Samwu national general-secretary Koena Ramotlou said workers were not on strike, but had come to Tshwane House to check if the benchmarking money and the 6.25% salary increment were included on their salary advice.
“We can’t be blackmailed by administrators that they can’t pay out monies which are signed and sealed and think that we are the weakest persons in the payment plan they have in the municipality,” he said.
Ramotlou warned other municipalities in the country against not paying workers the 6.25% increment, threatening that all hell would break loose if they withdrew from the standing salary increase agreement.
“Tshwane must issue letters today that the benchmarking monies will be paid on a pay day,” he said.
The ANC in Pretoria expressed concern over the impasse between the workers and the City’s administrators.
The party said: “There is a 2019 agreement that was inherited by the administrators to which labour agreed to a nine-month waiting period before it could be implemented.

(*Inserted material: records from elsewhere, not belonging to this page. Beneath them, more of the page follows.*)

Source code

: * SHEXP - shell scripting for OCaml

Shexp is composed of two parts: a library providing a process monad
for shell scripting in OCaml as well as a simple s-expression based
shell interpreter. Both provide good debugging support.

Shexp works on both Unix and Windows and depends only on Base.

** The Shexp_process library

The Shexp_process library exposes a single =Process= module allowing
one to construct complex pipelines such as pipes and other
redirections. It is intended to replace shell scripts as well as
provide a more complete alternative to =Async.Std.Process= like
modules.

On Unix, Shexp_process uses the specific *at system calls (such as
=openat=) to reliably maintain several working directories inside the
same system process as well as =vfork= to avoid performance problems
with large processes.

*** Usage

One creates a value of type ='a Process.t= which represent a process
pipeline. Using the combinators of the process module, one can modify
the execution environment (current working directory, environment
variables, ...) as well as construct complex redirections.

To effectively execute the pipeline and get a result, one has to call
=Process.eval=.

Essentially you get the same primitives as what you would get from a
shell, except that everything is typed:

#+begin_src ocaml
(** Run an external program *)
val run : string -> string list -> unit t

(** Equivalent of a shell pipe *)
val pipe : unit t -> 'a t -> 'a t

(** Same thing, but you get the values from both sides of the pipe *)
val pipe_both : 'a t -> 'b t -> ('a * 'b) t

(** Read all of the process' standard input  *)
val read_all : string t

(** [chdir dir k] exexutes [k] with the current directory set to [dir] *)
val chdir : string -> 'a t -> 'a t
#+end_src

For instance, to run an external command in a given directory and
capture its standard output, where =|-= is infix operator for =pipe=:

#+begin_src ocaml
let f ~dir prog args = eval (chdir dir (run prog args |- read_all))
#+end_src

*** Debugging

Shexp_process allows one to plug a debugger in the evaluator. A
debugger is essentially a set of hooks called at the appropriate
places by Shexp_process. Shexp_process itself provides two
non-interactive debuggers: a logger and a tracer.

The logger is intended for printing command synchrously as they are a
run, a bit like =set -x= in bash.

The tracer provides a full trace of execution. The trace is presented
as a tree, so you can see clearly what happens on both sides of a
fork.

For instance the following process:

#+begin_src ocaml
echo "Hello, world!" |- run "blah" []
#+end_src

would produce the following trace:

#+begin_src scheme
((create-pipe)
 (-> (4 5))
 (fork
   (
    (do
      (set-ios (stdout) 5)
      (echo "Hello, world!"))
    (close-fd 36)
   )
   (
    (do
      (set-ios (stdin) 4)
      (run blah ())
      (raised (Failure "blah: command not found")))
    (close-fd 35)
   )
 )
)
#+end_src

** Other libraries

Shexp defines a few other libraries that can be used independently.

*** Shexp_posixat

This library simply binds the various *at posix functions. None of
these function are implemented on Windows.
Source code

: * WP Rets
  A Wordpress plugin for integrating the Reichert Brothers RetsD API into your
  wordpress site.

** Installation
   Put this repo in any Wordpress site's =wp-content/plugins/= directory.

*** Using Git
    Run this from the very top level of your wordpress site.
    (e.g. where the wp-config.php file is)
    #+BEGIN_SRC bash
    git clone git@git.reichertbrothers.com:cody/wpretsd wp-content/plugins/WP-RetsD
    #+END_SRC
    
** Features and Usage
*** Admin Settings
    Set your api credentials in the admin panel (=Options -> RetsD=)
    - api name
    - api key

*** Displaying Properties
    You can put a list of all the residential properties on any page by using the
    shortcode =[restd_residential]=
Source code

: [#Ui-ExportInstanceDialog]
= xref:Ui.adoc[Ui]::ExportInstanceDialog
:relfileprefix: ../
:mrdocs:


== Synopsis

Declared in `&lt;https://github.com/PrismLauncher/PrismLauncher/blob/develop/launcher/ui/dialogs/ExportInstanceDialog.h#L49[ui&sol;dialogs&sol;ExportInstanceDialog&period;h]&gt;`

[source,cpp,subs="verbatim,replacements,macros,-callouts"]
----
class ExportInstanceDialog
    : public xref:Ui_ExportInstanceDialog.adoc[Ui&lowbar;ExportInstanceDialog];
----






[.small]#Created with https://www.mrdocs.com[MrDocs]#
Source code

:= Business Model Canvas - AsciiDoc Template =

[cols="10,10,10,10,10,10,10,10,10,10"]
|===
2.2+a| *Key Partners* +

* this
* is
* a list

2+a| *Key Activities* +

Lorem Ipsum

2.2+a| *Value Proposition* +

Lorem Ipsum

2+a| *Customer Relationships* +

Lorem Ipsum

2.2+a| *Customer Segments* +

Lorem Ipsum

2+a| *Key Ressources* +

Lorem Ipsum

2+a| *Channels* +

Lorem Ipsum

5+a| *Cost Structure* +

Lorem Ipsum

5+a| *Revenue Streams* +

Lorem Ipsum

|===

We would like to implore the administrators and workers’ representatives to resolve the impasse.”
Meanwhile, the City yesterday suspended the operation of Tshwane Bus Services and A Re Yeng bus commuters because of the protest action.
City spokesperson Selby Bokaba said the decision was taken for the safety of the drivers and commuters, as well as to protect municipal assets.
“We will assess the situation during the course of the day (yesterday) and make a determination about when operations will resume. Commuters are advised to make alternative travel arrangements. The City would like to offer an apology to its bus commuters for the inconvenience,” he said.
Samwu was last night scheduled to have a meeting with the employer, and at the time of publication, its outcome was unknown.